Mein neuer türkischer Nachbar
Die Täter kamen bei Einbruch der Dunkelheit. Sie schmierten Hakenkreuze auf die Haustüre und zerstörten die Postkästen. Dann stiegen sie zwei Stockwerke hinauf, bis sie vor der Wohnung der türkischen Familie standen. Dort steckten sie die Türe in Brand und liefen davon.
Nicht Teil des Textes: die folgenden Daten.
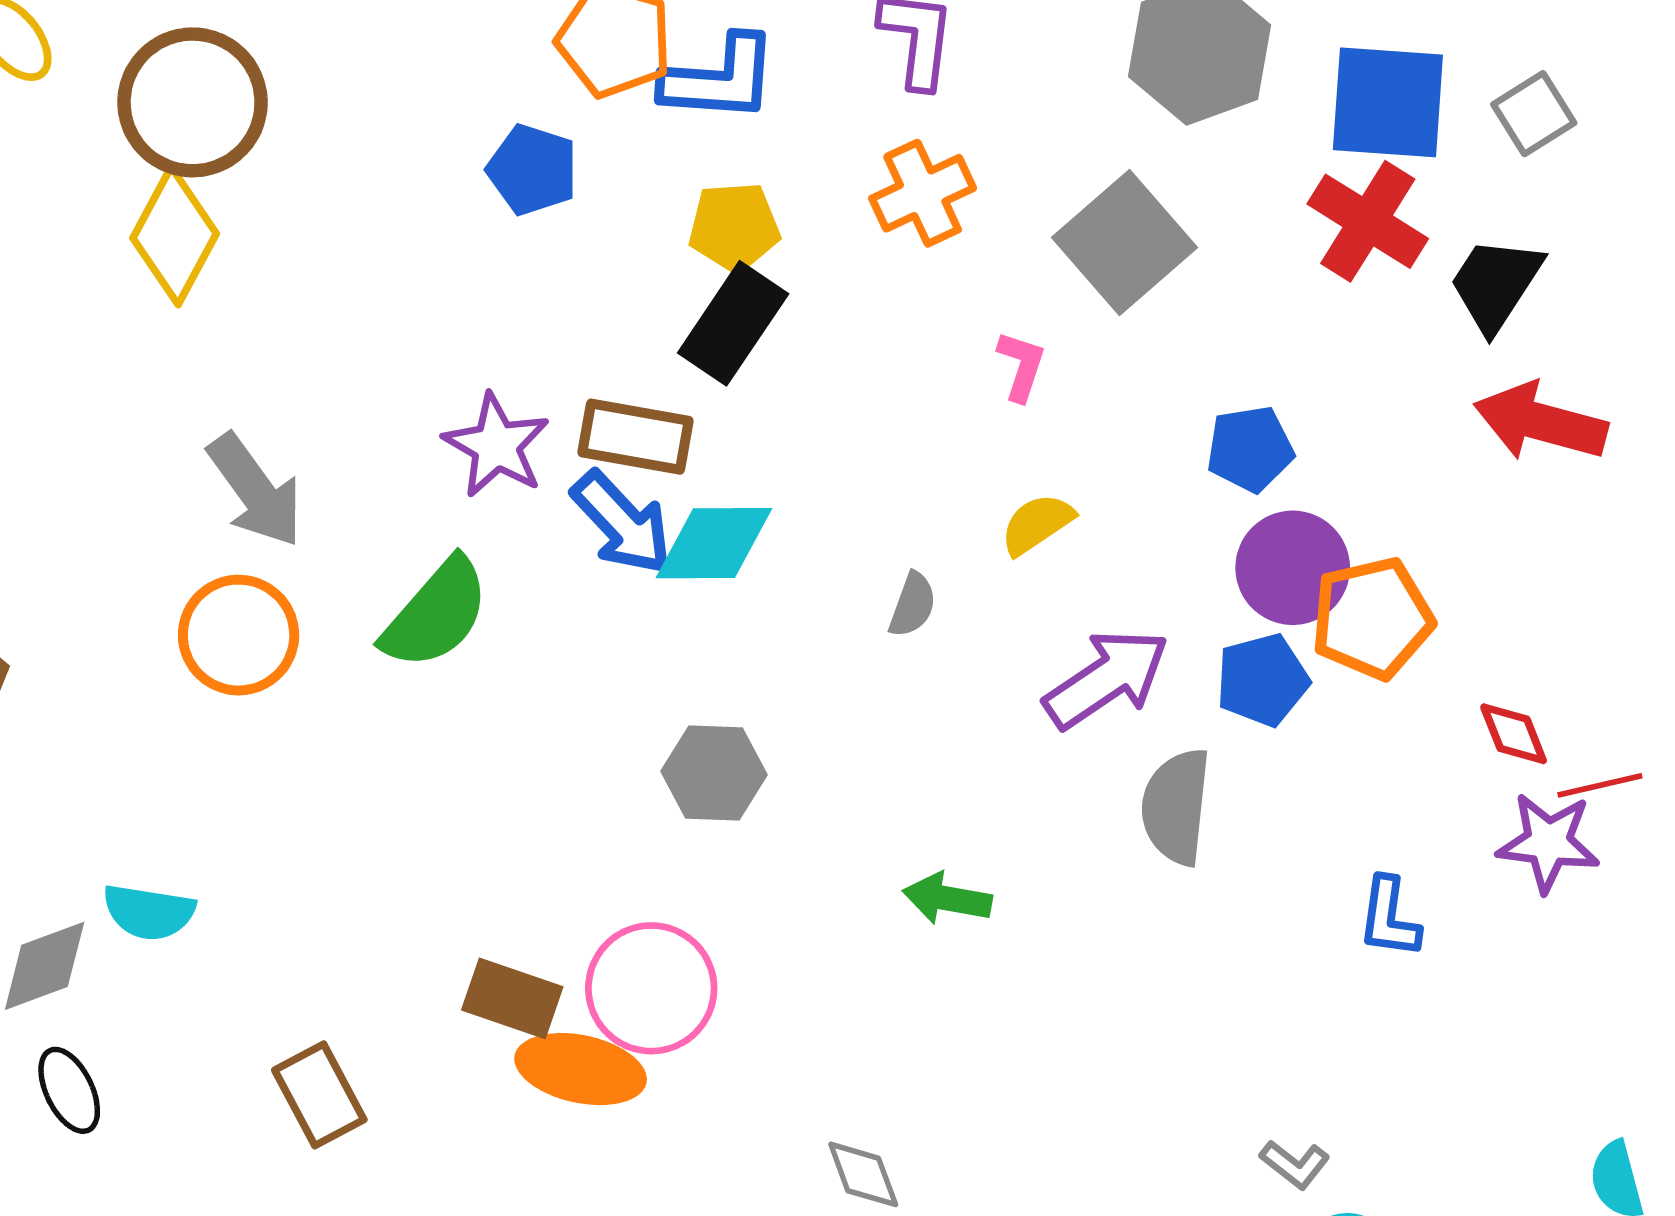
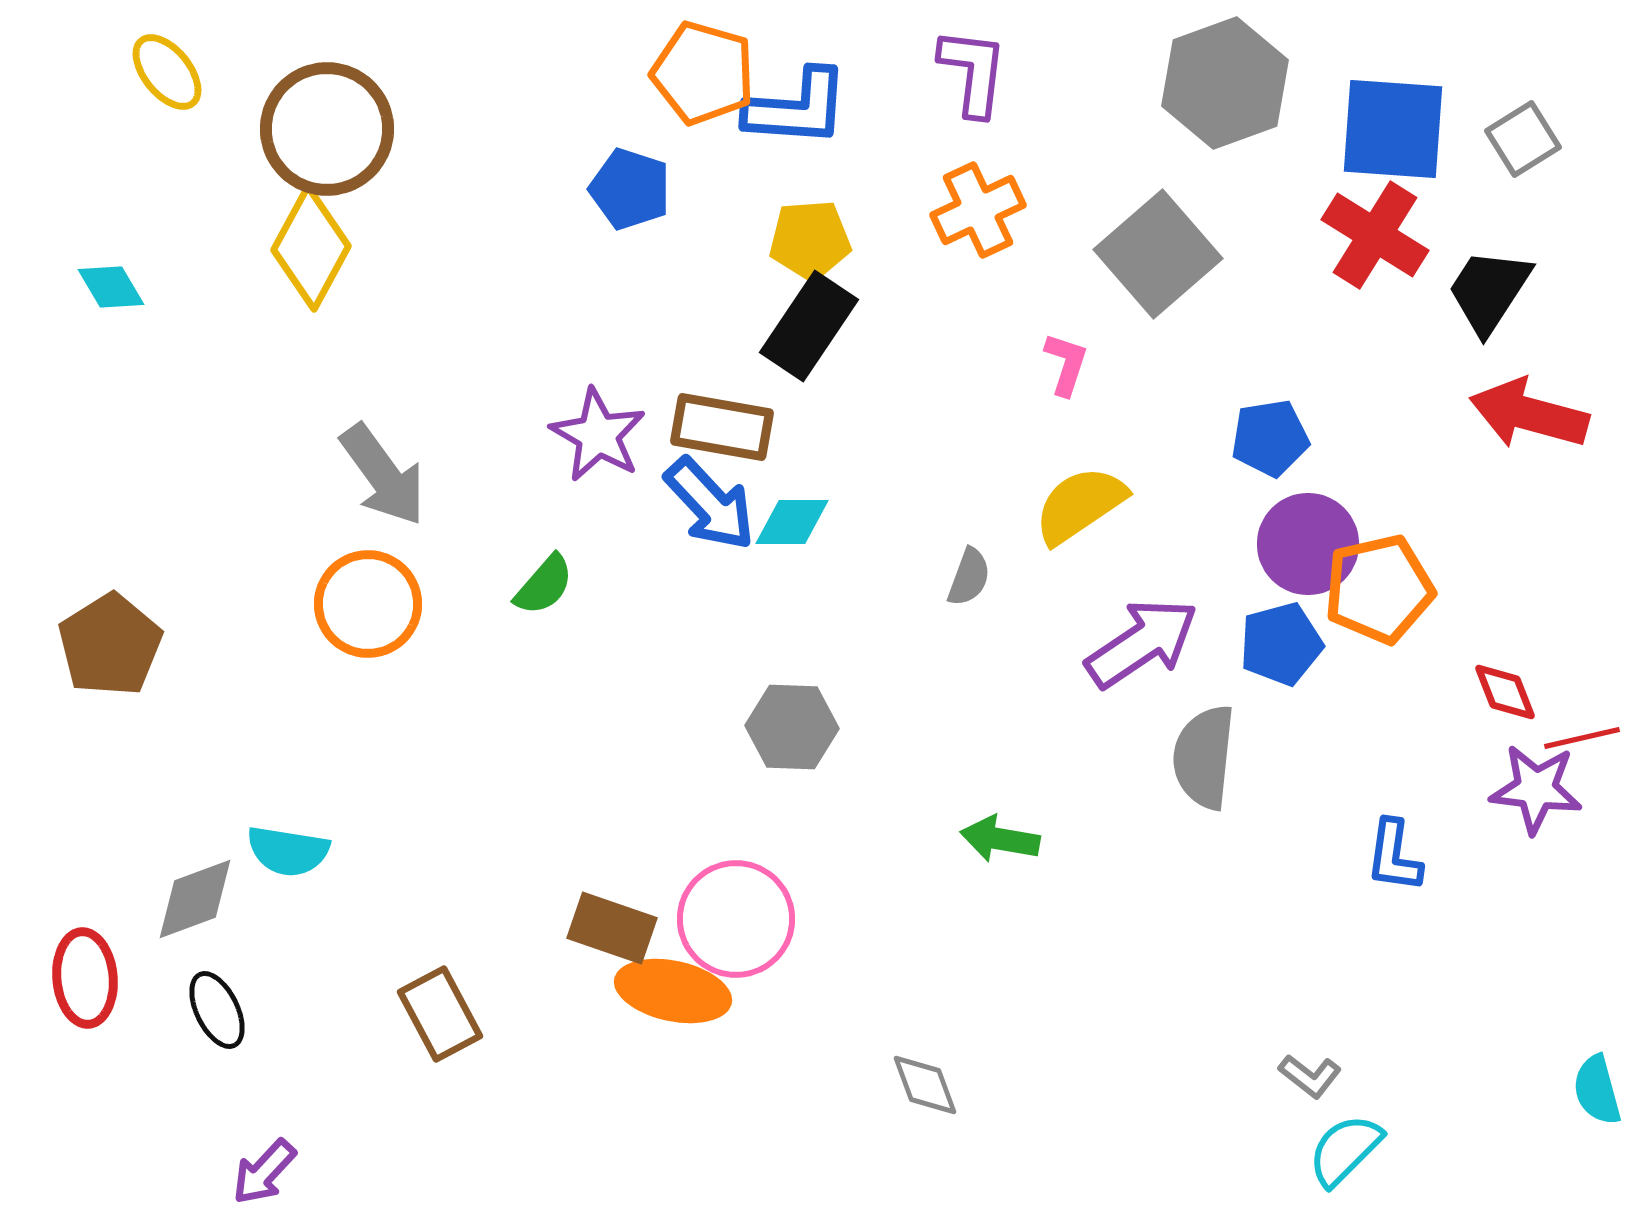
yellow semicircle: (1037, 524) -> (1080, 505), size x1.4
cyan diamond: (714, 543) -> (792, 522), size x0.7
green semicircle: (436, 614) -> (544, 585), size x0.6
Der Gemeindebau an der Jedleseer Straße 75–95 ist ein typischer Nachkriegsbau. Von 1945 bis 1955 wurden hier in Floridsdorf 1260 Wohnungen aus dem Boden gestampft. Viele Floridsdorfer sind in diesem Hof aufgewachsen und alt geworden, in den vergangenen Jahren zogen dann vermehrt türkische Familien ein. Ein Drittel der knapp 500.000 Wiener Gemeindebau-Bewohner hat einen Migrationshintergrund, das ist auch in Jedlesee nicht anders. Spannungen sind die Folge. Höhepunkt: Die Brandlegung im Winter 2011. "Das war der Zeitpunkt, wo wir gesagt haben, wir müssen etwas unternehmen", sagt Claudia Hagenauer, Teamleiterin der Wohnpartner 21. Mit ihrem Team betreut sie Gemeindebauten in Floridsdorf und rief in Jedlesee das Projekt "Von Nachbar zu Nachbar" ins Leben.
Konfliktpotenzial
"Viele Konflikte sind im Grunde Generationenkonflikte oder Lärmkonflikte", sagt Hagenauer. Dem kann Mieterbeirätin Herta Honer nur zustimmen. Seit 48 Jahren lebt die agile Pensionistin im Gemeindebau in Jedlesee, in ihrem Wohnzimmer werden bei Guglhupf und Kaffee Probleme besprochen. "Ich bin in Strebersdorf in einem Zinshaus aufgewachsen. Wie es dort zugegangen ist – da ist es hier harmlos", sagt Herta Honer. Dennoch gebe es auch Ärger. "Eine Stiege weiter steht ein Fußballkäfig. Natürlich ist der laut. Aber als unsere Kinder jung waren, war es genauso laut." Auch Sperrmüll in Kellern oder die Nutzung der Grünflächen sorgen für Konflikte.
Manche Alteingesessene würden sich durch Migranten abgewertet fühlen, sagt Honer. "Zu meiner Zeit war es schwierig, eine Gemeindebauwohnung zu bekommen. Heutzutage zieht die Jugend lieber in eine Eigentumswohnung." Stattdessen kommen Migranten.